EXCERPT.
Song of the Shank (Allen)

Shank of the Song 
Jeffrey Renard Allen, 2014
Graywolf Press
608 pp.
ISBN-13: 9781555976804



Summary
A contemporary American masterpiece about music, race, an unforgettable man, and an unreal America during the Civil War era...

At the heart of this remarkable novel is Thomas Greene Wiggins, a nineteenth-century slave and improbable musical genius who performed under the name Blind Tom.

Song of the Shank opens in 1866 as Tom and his guardian, Eliza Bethune, struggle to adjust to their fashionable apartment in the city in the aftermath of riots that had driven them away a few years before. But soon a stranger arrives from the mysterious island of Edgemere—inhabited solely by African settlers and black refugees from the war and riots—who intends to reunite Tom with his now-liberated mother.

As the novel ranges from Tom’s boyhood to the heights of his performing career, the inscrutable savant is buffeted by opportunistic teachers and crooked managers, crackpot healers and militant prophets. In his symphonic novel, Jeffery Renard Allen blends history and fantastical invention to bring to life a radical cipher, a man who profoundly changes all who encounter him. (From the publisher.)



Author Bio
Birth—1962
Where—Chicago, Illinois, USA
Education—B.A., Ph.D., University of Illinois, Chicago
Awards—PEN Discovery Prize; Whiting Writer’s Award (see more below)
Currently—New York, New York


Jeffery Renard Allen is the author of the novels Rails Under My Back (2000) and Song of the Shank (2014), and the story collection Holding Pattern (2008), as well as two collections of poetry, Harbors and Spirits (1999) and Stellar Places (2007).

SUPPLIED MATERIAL.

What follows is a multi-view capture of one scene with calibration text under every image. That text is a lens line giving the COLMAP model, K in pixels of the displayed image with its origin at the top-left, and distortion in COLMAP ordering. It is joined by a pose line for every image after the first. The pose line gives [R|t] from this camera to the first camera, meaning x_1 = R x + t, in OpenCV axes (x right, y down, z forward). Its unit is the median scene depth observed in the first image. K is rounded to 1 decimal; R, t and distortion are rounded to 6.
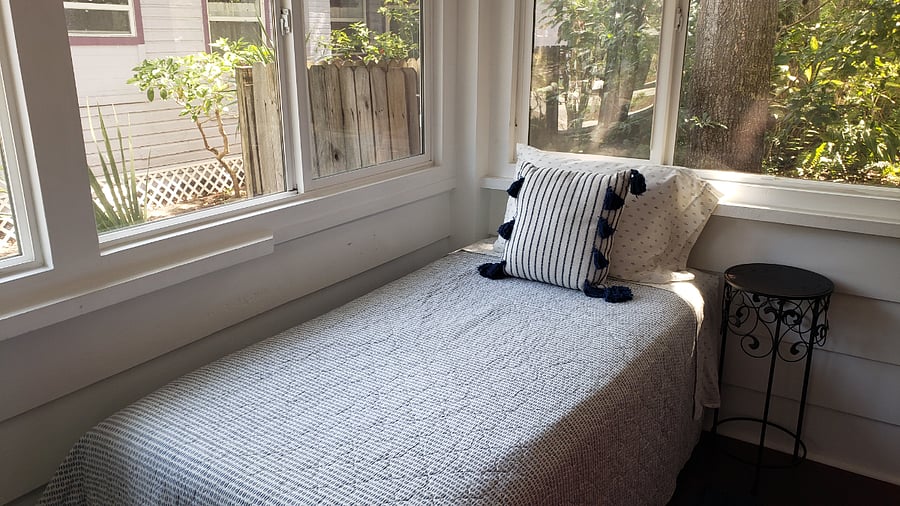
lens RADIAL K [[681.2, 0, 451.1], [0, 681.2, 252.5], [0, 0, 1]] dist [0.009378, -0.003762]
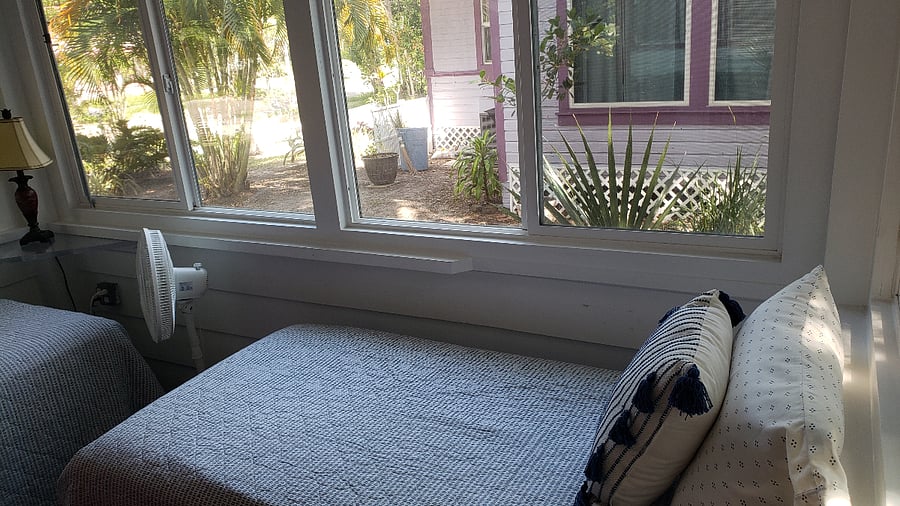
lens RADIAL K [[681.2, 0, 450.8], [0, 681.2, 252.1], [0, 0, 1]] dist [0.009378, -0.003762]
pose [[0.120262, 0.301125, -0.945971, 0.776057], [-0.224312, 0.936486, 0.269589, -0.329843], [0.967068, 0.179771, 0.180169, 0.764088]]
...
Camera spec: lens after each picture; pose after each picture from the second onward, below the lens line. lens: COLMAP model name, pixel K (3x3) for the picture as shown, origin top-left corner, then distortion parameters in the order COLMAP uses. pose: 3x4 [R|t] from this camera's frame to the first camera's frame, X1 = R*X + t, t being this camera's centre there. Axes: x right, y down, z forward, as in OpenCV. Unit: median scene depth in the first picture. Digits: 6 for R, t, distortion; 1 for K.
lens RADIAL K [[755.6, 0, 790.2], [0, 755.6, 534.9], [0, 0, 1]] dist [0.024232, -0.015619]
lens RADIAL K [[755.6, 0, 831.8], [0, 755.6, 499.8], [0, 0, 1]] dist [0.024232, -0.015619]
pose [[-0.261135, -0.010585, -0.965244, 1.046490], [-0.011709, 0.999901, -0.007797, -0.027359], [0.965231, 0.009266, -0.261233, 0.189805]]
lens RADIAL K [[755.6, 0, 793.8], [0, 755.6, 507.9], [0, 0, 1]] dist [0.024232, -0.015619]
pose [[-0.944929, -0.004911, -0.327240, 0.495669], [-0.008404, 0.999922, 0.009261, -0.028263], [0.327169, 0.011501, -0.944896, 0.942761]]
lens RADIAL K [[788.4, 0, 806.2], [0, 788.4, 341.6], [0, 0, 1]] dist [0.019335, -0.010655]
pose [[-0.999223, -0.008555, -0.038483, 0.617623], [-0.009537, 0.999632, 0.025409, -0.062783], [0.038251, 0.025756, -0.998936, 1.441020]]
---
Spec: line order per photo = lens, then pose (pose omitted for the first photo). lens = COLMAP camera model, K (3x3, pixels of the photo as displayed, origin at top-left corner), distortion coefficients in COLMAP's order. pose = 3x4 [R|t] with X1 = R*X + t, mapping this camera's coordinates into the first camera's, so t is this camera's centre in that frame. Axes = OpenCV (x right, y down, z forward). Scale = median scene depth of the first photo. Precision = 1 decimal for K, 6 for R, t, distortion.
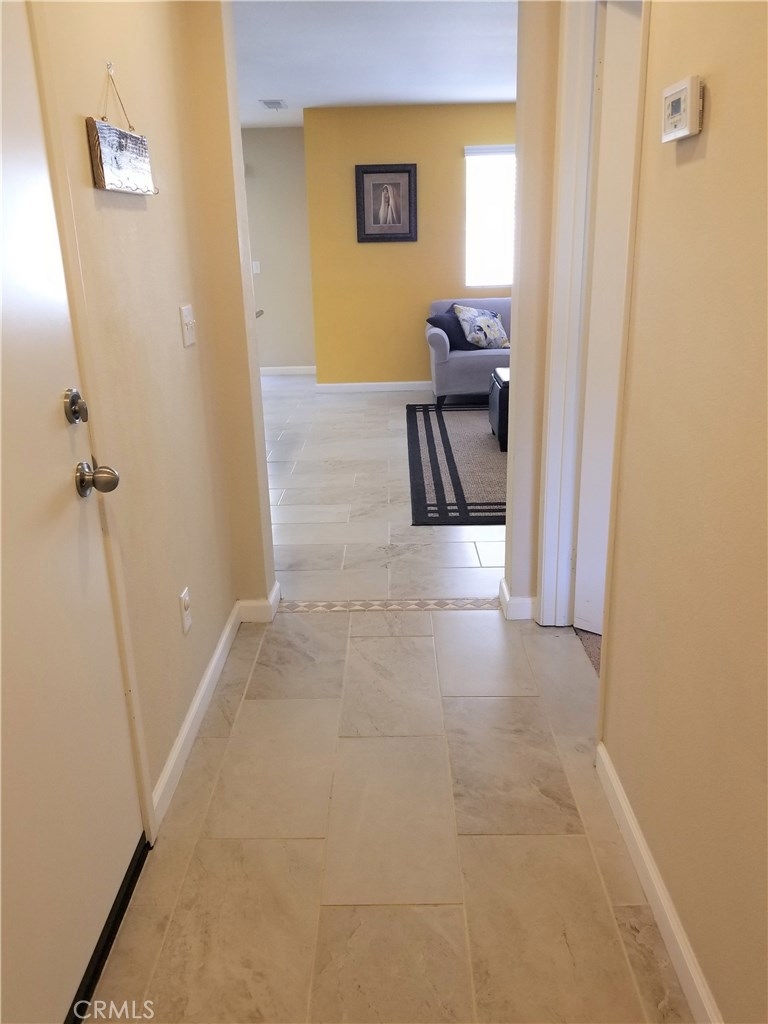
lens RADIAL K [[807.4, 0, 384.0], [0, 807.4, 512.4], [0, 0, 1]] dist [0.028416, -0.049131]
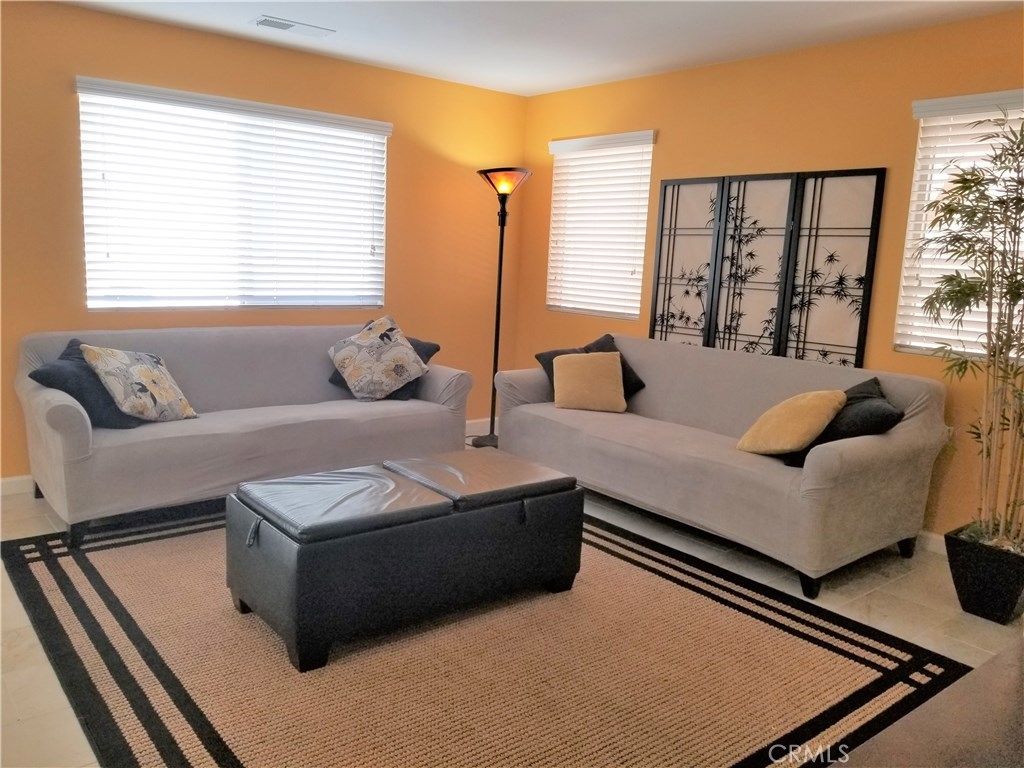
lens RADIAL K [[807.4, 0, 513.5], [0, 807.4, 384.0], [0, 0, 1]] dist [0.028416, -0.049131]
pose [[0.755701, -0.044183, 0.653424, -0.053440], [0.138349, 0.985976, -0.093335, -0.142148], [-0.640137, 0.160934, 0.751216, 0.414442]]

TASK ITEM A.
In the book summary for Song of the Shank, what stage name did Thomas Greene Wiggins perform under?
TASK ITEM B.
Using the book summary for Song of the Shank, explain in one to three sentences why the stranger from Edgemere arrives.
TASK ITEM C.
Write the next part of the page on Song of the Shank, starting after its last sentence.

REPLY A.
Blind Tom.

REPLY B.
The stranger comes from the island of Edgemere, which is home only to African settlers and black refugees from the war and riots. The stranger intends to reunite Tom with his mother, who is now free.

REPLY C.
In writing about his fiction, reviewers often note his lyrical use of language and his playful use of form to write about African American life. His poems tend to focus on music, mythology, history, film, and other sources, rather than narrative or autobiographical experiences.

Background
Allen was born in 1962 in Chicago and raised on the Southside of Chicago, a neighborhood that he says informs the setting of his first novel Rails Under My Back and the stories in his collection Holding Pattern. For Allen, the 1980s in Chicago and other black communities across American represented an “apocalyptic moment“ with the introduction of crack cocaine and the violence and other forms of destruction and devastation it brought, experiences that he feels have been underrepresented in literary fiction. (Source: interview with Michael Antonucci)

Allen attended public schools in Chicago, then completed all of his university education at the University of Illinois at Chicago, where he holds a Ph.D. in English (Creative Writing). He is married to Zawadi Kagoma, who is originally from native Tanzania, and is the father of three children. He resides in Bronx, New York.

Teaching
Allen is currently Professor of English at Queens College of the City University of New York and a faculty member in the writing program at the New School and in the low residency MFA writing program at Fairleigh Dickinson University.

In addition, he has taught in the writing program at Columbia University and in many distinguished writers’ conferences and programs around the world including: Cave Canem, the Summer Literary Seminars Program in St. Petersburg, Russia, the Kwani? LitFest in Kenya, the Zora Neale Hurston/Richard Wright Foundation, North Country Retreat for Writers of Color, Chimamanda Ngozi Adichie’s Farafina Trust Workshop in Lagos, the American Writers Festival in Singapore, and VONA.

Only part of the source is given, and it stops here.